THE NEWS WRAP: Tony Abbott’s paid parental leave comments find an unlikely ally

Opposition leader Tony Abbott has provoked a round of controversy over comments the Coalition’s Paid Parental Leave scheme would help “women of calibre to have families”, with an unlikely ally in feminist author Eva Cox coming to his defence.

 

“If we want women of that calibre to have families, and we should, well we have to give them a fair dinkum chance to do so. That is what this scheme of paid parental leave is all about,” Abbott said.

 

Abbott’s term “women of calibre” was attacked by Health Minister Tanya Plibersek and Finance Minister Penny Wong, along with prominent feminists including Jenna Price and Anne Summers, while Cox described the situation as an “over-reaction”.

 

“Who exactly does Mr Abbott think are ‘women of calibre’? What does he think about women who are child care workers, nurses and community sector workers? Are they of lower calibre than women who are law firm partners?” Plibersek said.

 

“Paid parental leave is a salary-related, work-related payment not a welfare payment. I think that’s what Tony Abbott was trying to say in a somewhat clumsy way… People off with the flu or on holiday are paid at the same rate.
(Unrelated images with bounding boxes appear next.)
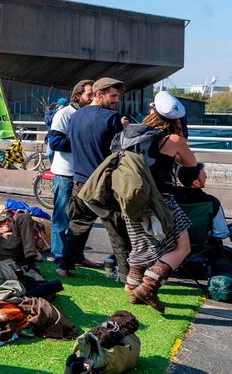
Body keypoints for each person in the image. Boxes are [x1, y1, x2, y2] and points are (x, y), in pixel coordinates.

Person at [124, 92, 195, 312]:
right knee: (182, 247)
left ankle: (132, 286)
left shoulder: (130, 134)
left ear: (151, 112)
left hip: (129, 199)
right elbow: (190, 163)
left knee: (139, 244)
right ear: (175, 119)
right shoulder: (173, 139)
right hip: (161, 200)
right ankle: (148, 286)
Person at [58, 77, 131, 278]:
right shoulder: (112, 117)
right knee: (117, 231)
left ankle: (64, 267)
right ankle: (127, 276)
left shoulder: (76, 116)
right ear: (99, 95)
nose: (117, 100)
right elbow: (119, 152)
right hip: (103, 183)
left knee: (77, 226)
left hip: (80, 181)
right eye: (113, 96)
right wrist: (124, 129)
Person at [47, 80, 99, 267]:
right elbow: (55, 143)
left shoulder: (88, 114)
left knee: (81, 219)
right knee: (62, 217)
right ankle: (59, 255)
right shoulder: (64, 113)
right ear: (78, 96)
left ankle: (76, 255)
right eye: (89, 94)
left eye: (94, 94)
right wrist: (82, 142)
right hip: (65, 173)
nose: (92, 98)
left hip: (84, 175)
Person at [175, 163, 231, 242]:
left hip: (174, 246)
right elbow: (221, 233)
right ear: (196, 183)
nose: (206, 177)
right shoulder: (212, 202)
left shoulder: (170, 200)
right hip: (203, 248)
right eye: (204, 176)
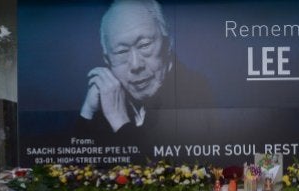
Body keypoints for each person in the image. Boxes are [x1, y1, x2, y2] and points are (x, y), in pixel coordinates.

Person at [78, 0, 213, 141]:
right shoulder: (108, 96)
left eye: (144, 45)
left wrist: (119, 121)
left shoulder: (197, 91)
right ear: (107, 60)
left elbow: (165, 162)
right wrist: (88, 111)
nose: (136, 65)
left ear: (168, 43)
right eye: (121, 51)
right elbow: (76, 160)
Why should a woman having a child be put on the minimum wage?’” Eva Cox said.

 

Billabong in another trading halt ahead of possible deal announcement

 

Troubled surfwear giant Billabong is once again in a trading halt ahead of the possible announcement of a deal with private equity firm Sycamore Partners.

 

In a statement to the Australian Securities and Investments Commission, Billabong announced “possible transactions affecting the company, including in connection with the bid process announced on January 14”.

 

Sycamore was due to announce the outcome of its $287 million takeover bid process on April 24 after 10 days exclusive access to the company’s books, but the announcement was delayed after debt partners asked for a further 10 days.

 

Spectrum auction comes up $1 billion short

 

The federal government’s auction of analogue television spectrum licences in the 700 MHz and 2.5 GHz bands has come up $1 billion short.

 

Troubled telco Vodafone failed to place a bid in the auction, while Telstra, Optus and TPG all successfully bid for new licences for a combined total cost of nearly $2 billion.

 

“15 MHz paired of the 700 MHz spectrum, worth in the order of $1 billion, remains in the Commonwealth’s hands for now, and we intend to return it to the market in the next two or three years,” Communications Minister Stephen Conroy said in a statement.

 

Overnight

 

The Dow Jones Industrial Average added 0.57% to 15054.90, closing above 15,000 points for the first time ever. The Aussie dollar is down to $US101.92 cents.